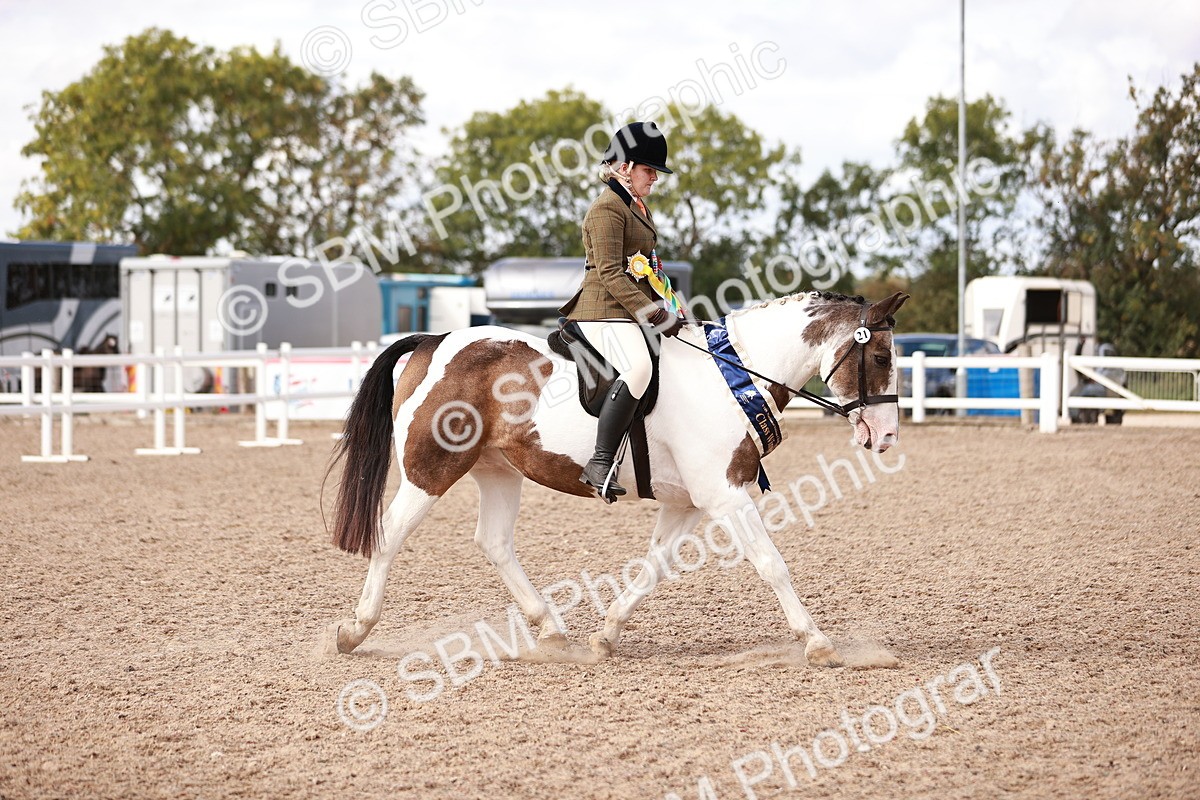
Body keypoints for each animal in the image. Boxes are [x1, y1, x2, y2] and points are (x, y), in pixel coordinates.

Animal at [328, 290, 909, 667]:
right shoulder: (724, 495)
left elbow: (653, 569)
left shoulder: (687, 503)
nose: (885, 437)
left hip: (498, 470)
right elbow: (772, 564)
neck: (733, 375)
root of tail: (435, 340)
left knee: (493, 541)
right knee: (390, 535)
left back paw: (552, 630)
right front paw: (818, 642)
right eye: (881, 356)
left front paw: (605, 637)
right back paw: (354, 631)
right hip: (431, 469)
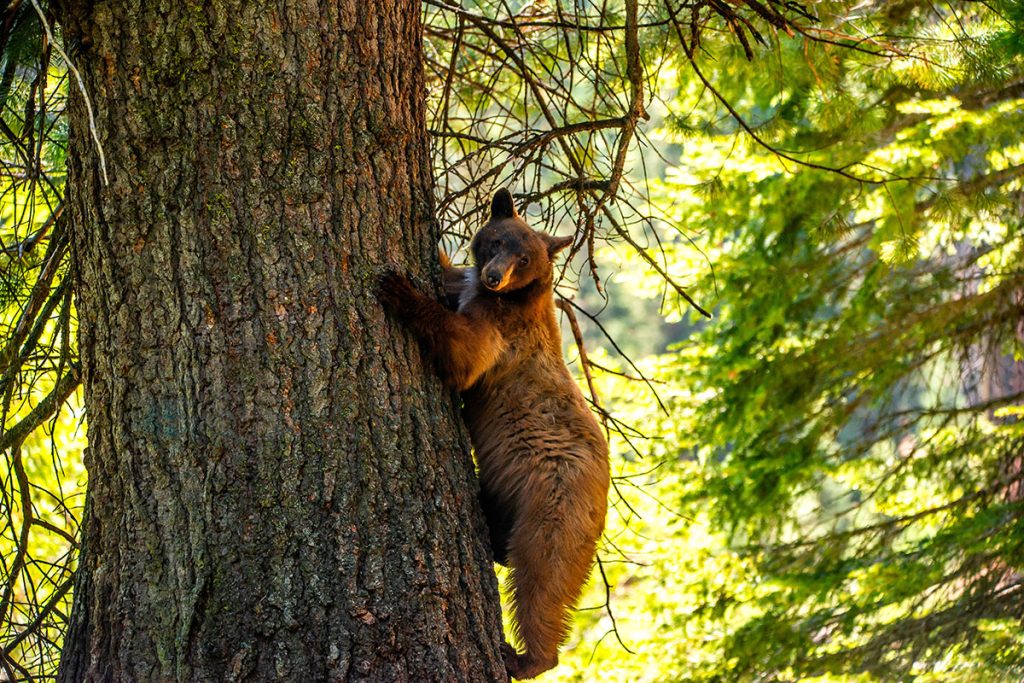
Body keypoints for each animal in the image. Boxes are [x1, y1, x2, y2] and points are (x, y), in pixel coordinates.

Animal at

══════════

Would you restate the records above word for word and exclude the pictures?

Body keypoints for each animal in the image. Boxes are [x1, y1, x2, y2] and points are (x, y), in pixel coordinates.

Animal at [328, 290, 909, 667]:
right shoulder: (724, 495)
left elbow: (653, 569)
left shoulder: (687, 503)
nose: (885, 437)
left hip: (498, 470)
right elbow: (772, 564)
neck: (733, 375)
root of tail: (435, 340)
left knee: (493, 541)
right knee: (390, 535)
left back paw: (552, 630)
right front paw: (818, 642)
right eye: (881, 356)
left front paw: (605, 637)
right back paw: (354, 631)
right hip: (431, 469)
Body keypoints for each animal in the image. Boxes are [x1, y1, x2, y2] and points are (x, y), in pixel coordinates.

Animal at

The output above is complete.